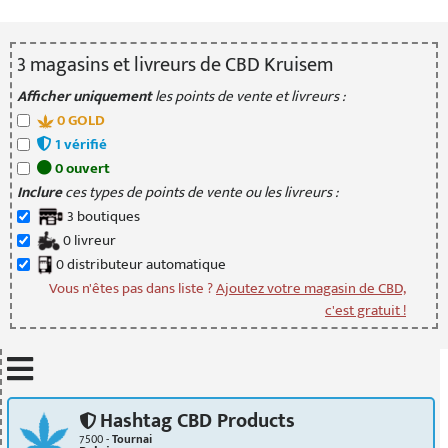
3
magasin
s
et livreur
s
de CBD Kruisem
Afficher uniquement
les points de vente et livreurs :
0
GOLD
1
vérifié
0
ouvert
Inclure
ces types de points de vente ou les livreurs :
3
boutique
s
0
livreur
0
distributeur
automatique
Vous n'êtes pas dans liste ?
Ajoutez votre magasin de CBD,
c'est gratuit !
Mettre à jour quand je déplace la carte
Hashtag CBD Products
7500 -
Tournai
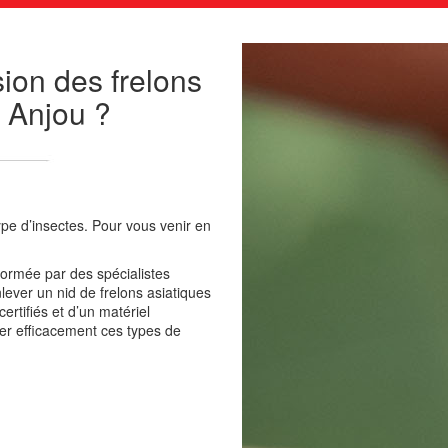
sion des frelons
 Anjou ?
pe d’insectes. Pour vous venir en
formée par des spécialistes
ever un nid de frelons asiatiques
ertifiés et d’un matériel
er efficacement ces types de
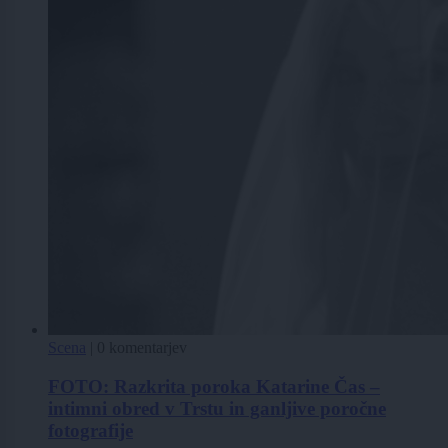
Scena
|
0 komentarjev
FOTO: Razkrita poroka Katarine Čas –
intimni obred v Trstu in ganljive poročne
fotografije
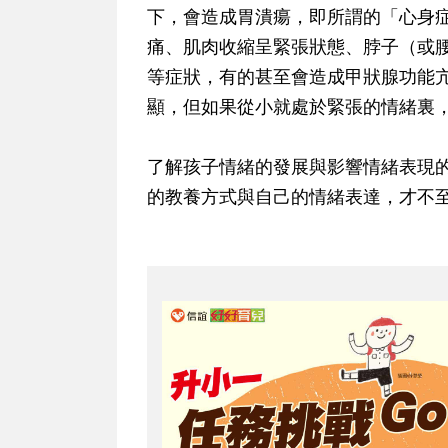
下，會造成胃潰瘍，即所謂的「心身
痛、肌肉收縮呈緊張狀態、脖子（或
等症狀，有的甚至會造成甲狀腺功能
顯，但如果從小就處於緊張的情緒裏
了解孩子情緒的發展與影響情緒表現
的教養方式與自己的情緒表達，才不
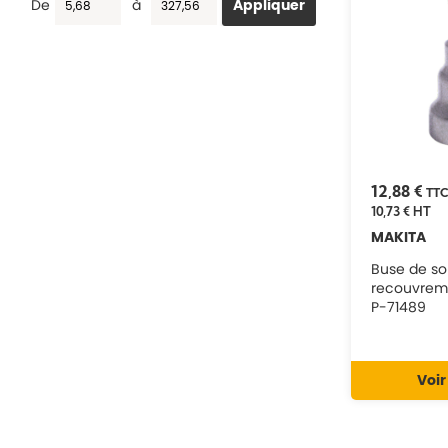
De
à
12,88 €
TT
10,73 €
HT
MAKITA
Buse de s
recouvreme
P-71489
Voir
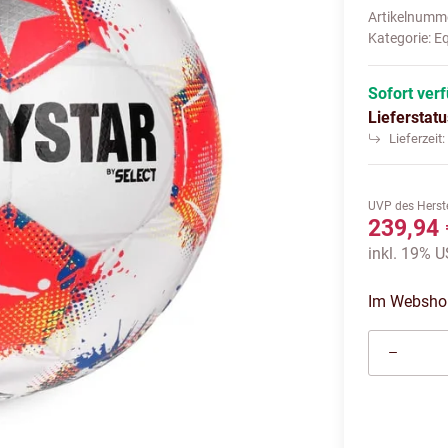
Artikelnumm
Kategorie:
E
Sofort ver
Lieferstat
Lieferzeit
UVP des Herste
239,94 
inkl. 19% U
Im Webshop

---*---

INSTRUCTIONS FOR THE TASK: Reproduce every line of text in the material above without changing anything, and leave out the pictures.

PROBLEM SOLUTION:
3
magasin
s
et livreur
s
de CBD Kruisem
Afficher uniquement
les points de vente et livreurs :
0
GOLD
1
vérifié
0
ouvert
Inclure
ces types de points de vente ou les livreurs :
3
boutique
s
0
livreur
0
distributeur
automatique
Vous n'êtes pas dans liste ?
Ajoutez votre magasin de CBD,
c'est gratuit !
Mettre à jour quand je déplace la carte
Hashtag CBD Products
7500 -
Tournai
sion des frelons
 Anjou ?
pe d’insectes. Pour vous venir en
formée par des spécialistes
ever un nid de frelons asiatiques
ertifiés et d’un matériel
er efficacement ces types de
Scena
|
0 komentarjev
FOTO: Razkrita poroka Katarine Čas –
intimni obred v Trstu in ganljive poročne
fotografije
下，會造成胃潰瘍，即所謂的「心身
痛、肌肉收縮呈緊張狀態、脖子（或
等症狀，有的甚至會造成甲狀腺功能
顯，但如果從小就處於緊張的情緒裏
了解孩子情緒的發展與影響情緒表現
的教養方式與自己的情緒表達，才不
De
à
12,88 €
TT
10,73 €
HT
MAKITA
Buse de s
recouvreme
P-71489
Voir
Artikelnumm
Kategorie:
E
Sofort ver
Lieferstat
Lieferzeit
UVP des Herste
239,94 
inkl. 19% U
Im Webshop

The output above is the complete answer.